• Directions for this task
Which of the lines in the data below contain the string "Política"? Copy each of them.

• Source data
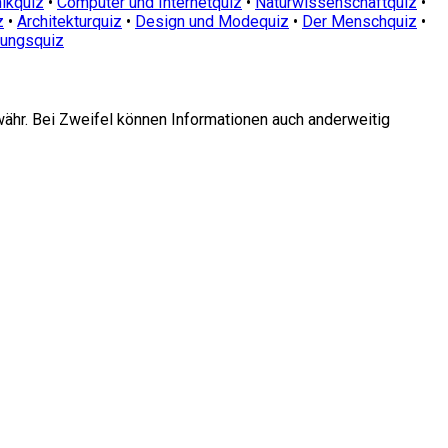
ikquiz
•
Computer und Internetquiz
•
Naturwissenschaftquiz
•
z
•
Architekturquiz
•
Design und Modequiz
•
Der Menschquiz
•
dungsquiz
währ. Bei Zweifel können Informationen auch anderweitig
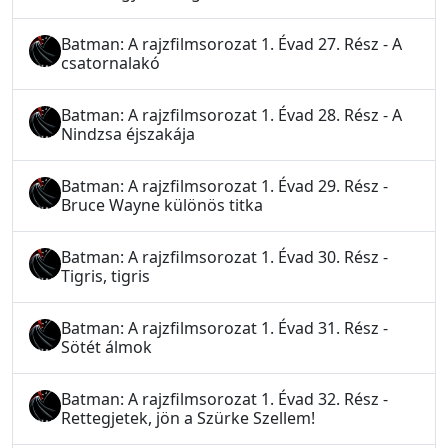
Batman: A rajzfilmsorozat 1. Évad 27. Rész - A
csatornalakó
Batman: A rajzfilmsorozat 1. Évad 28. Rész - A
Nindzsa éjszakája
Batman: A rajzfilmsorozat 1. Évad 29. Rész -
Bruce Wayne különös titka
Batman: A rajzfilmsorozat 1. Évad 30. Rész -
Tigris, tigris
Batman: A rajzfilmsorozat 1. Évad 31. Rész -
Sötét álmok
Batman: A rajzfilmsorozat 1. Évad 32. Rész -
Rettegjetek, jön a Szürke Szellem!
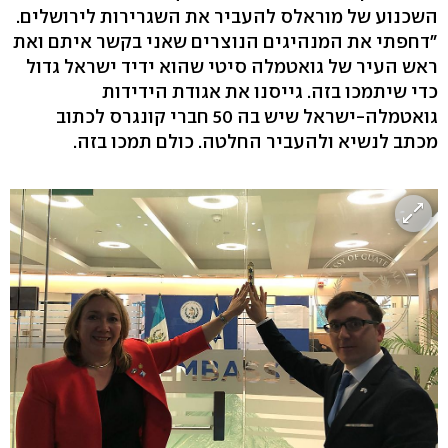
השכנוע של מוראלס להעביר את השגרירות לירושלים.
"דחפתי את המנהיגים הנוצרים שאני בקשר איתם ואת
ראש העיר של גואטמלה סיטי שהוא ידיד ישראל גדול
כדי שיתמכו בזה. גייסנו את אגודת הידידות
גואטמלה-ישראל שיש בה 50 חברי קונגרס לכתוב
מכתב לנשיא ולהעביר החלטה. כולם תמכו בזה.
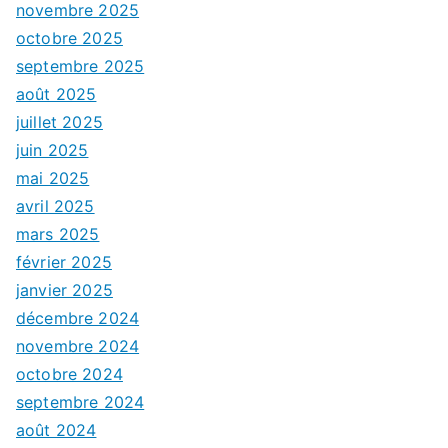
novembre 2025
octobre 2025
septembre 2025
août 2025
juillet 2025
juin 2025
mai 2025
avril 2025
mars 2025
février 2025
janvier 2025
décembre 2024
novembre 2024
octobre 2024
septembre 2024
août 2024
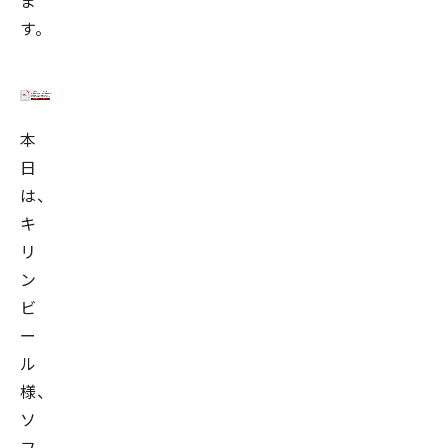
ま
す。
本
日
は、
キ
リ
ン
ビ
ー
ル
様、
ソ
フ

==

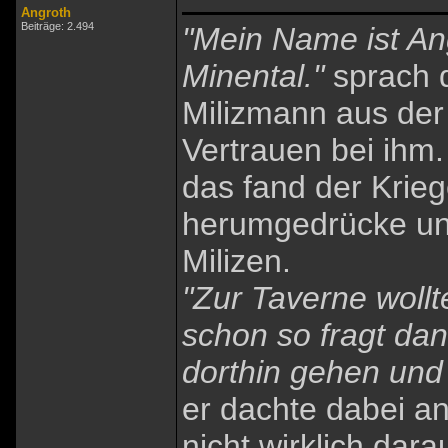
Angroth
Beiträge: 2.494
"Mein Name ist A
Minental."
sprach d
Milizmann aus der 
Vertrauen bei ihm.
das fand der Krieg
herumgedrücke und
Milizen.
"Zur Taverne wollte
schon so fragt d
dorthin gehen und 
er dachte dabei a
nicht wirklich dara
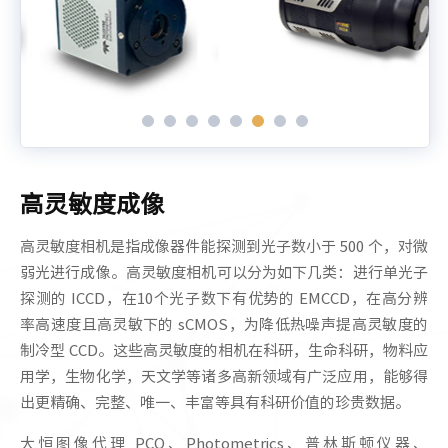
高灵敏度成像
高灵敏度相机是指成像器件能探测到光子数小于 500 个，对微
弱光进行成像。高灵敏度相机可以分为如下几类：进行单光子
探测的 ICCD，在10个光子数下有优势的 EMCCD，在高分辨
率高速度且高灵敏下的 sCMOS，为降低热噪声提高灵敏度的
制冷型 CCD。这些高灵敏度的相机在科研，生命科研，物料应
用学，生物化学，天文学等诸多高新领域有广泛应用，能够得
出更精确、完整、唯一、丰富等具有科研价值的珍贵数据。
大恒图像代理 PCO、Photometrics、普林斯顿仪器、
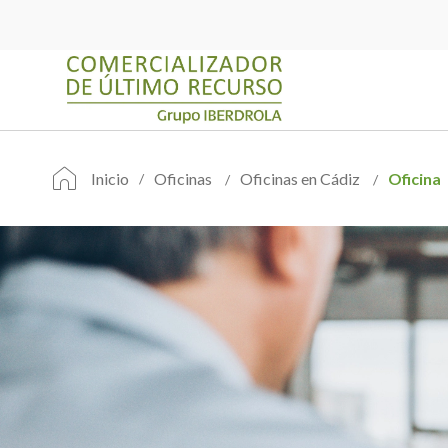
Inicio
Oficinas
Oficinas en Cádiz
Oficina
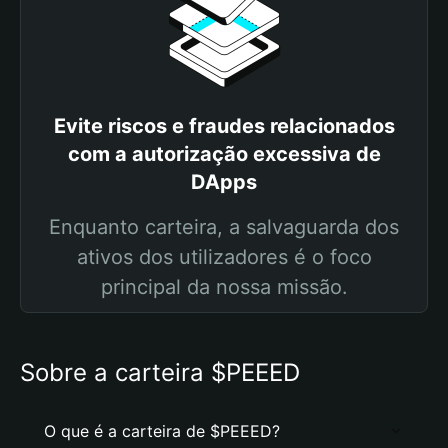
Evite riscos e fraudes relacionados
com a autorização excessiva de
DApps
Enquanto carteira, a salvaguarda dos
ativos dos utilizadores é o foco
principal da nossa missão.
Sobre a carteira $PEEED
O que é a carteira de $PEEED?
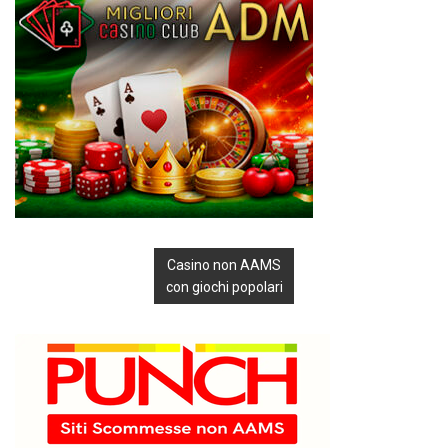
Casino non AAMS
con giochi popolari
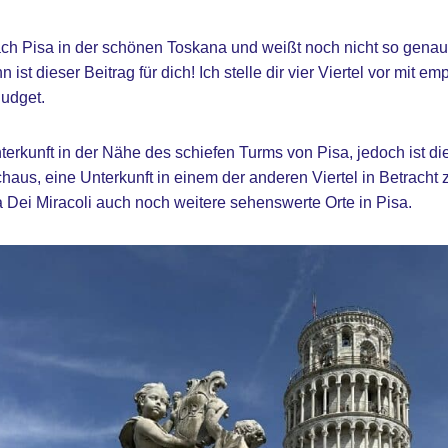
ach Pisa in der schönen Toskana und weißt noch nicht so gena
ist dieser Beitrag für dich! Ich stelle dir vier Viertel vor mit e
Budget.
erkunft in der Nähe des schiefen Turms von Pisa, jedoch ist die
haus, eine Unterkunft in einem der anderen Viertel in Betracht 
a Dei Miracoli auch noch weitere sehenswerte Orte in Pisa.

...

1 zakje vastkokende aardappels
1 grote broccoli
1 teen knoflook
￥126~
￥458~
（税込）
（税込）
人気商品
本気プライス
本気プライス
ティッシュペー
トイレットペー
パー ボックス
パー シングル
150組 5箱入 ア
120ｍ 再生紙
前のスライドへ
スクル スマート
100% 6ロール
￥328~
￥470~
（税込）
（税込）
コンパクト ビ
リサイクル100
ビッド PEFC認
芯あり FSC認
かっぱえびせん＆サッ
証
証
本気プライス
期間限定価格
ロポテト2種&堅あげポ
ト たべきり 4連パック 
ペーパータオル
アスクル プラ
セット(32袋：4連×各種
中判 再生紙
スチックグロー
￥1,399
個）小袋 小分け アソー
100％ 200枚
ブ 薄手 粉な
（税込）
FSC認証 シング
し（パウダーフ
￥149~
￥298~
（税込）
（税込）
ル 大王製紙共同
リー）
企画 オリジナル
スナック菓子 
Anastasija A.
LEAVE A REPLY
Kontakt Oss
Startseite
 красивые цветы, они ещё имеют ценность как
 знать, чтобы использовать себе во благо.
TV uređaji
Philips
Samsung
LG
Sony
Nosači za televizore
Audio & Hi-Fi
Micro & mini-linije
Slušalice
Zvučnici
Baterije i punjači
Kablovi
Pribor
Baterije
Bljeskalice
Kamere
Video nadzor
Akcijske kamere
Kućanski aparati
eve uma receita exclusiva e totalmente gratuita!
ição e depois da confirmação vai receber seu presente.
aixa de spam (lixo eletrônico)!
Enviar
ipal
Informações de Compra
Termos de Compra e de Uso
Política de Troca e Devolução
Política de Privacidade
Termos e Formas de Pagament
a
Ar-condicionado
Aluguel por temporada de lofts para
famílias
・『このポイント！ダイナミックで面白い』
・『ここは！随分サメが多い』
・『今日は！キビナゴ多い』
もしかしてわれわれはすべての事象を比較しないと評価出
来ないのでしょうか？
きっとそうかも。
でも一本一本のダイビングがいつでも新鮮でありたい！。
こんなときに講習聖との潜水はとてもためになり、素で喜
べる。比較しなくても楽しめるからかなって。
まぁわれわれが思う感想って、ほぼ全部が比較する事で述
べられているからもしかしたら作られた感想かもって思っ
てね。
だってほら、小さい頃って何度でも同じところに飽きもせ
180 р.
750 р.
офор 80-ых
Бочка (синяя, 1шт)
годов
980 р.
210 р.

• Output for this exercise
Política de Troca e Devolução
Política de Privacidade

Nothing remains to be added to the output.